Microbial 'omics

Brought to you by

# Oligotyping Pipeline Explained

A. Murat Eren (Meren)

## Introduction

My goal in this document is to demonstrate the components of the oligotyping pipeline, so you feel familiar with it. If you would like to learn about how to oligotype, Best Practices would be a better article to read.

I came up with a mock problem to solve by using the pipeline, but I would strongly suggest you to read some of the studies that used oligotyping to get a better sense. A short but comprehensive list can be found here.

### Mock example

Going back to the mock example, here is the problem: Lets assume we have 10 samples collected from 10 different environments. Lets say the first 5 samples were collected during the summer, and the last 5 were collected during the winter. Assume the taxonomy analysis shows that Pelagibacter (SAR 11) is present in all samples. And these are the questions we wish to answer:

• “Are all Pelagibacter in all 10 samples the same?”,
• and “if there are different types, how are they distributed?”.
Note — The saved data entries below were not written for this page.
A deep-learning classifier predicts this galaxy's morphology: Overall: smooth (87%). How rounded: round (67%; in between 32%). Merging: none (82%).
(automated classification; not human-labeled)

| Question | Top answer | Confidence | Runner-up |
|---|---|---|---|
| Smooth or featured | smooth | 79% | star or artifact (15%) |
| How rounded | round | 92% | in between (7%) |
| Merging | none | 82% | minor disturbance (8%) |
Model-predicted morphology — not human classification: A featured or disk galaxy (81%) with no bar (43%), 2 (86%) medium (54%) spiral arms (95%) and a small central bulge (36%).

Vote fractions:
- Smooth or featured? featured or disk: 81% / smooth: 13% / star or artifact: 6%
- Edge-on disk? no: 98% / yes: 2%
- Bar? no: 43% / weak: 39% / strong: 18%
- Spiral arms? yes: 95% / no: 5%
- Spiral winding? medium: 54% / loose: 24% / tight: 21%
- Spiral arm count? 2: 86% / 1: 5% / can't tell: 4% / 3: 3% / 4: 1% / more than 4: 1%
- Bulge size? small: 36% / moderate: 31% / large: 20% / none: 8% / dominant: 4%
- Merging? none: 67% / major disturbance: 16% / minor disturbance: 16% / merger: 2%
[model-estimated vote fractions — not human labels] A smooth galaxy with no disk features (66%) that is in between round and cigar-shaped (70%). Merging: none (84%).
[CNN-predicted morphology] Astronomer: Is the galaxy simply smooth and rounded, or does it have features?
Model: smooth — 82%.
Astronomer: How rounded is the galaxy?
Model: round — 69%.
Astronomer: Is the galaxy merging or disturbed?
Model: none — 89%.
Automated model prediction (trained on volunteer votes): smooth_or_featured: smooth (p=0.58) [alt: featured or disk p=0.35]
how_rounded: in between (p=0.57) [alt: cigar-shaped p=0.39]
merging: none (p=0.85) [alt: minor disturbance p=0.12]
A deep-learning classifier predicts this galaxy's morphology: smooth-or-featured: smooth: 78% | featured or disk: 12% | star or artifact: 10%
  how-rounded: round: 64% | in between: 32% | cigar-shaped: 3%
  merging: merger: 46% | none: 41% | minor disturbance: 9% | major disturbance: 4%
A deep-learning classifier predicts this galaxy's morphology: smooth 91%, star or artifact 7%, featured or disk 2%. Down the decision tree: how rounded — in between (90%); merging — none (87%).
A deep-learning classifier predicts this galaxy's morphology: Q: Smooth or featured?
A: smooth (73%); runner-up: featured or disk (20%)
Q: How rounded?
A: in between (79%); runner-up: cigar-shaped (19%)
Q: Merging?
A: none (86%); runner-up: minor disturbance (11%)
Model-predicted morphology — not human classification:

In order to make a good case, I generated 10 samples, each containing 250 sequences, using 2 strains from Pelagibacter that differ from each other by 2 nucleotides (considering the sequence length, these two strains are 99% identical at the 16S rRNA gene region we sequenced). By using these two strains as a template, I generated the FASTA file below by using pommunity (pommunity is a simple tool I implemented to generate pseudo communities with expected sequencing errors based on the literature on 454 (Roche Genome Sequencer FLX)):

http://oligotyping.org/sample-run/mock-env.fasta

By using pommunity, I introduced random sequencing errors, so they look just like what we would expect to see if we had isolated these reads from an actual 454 run.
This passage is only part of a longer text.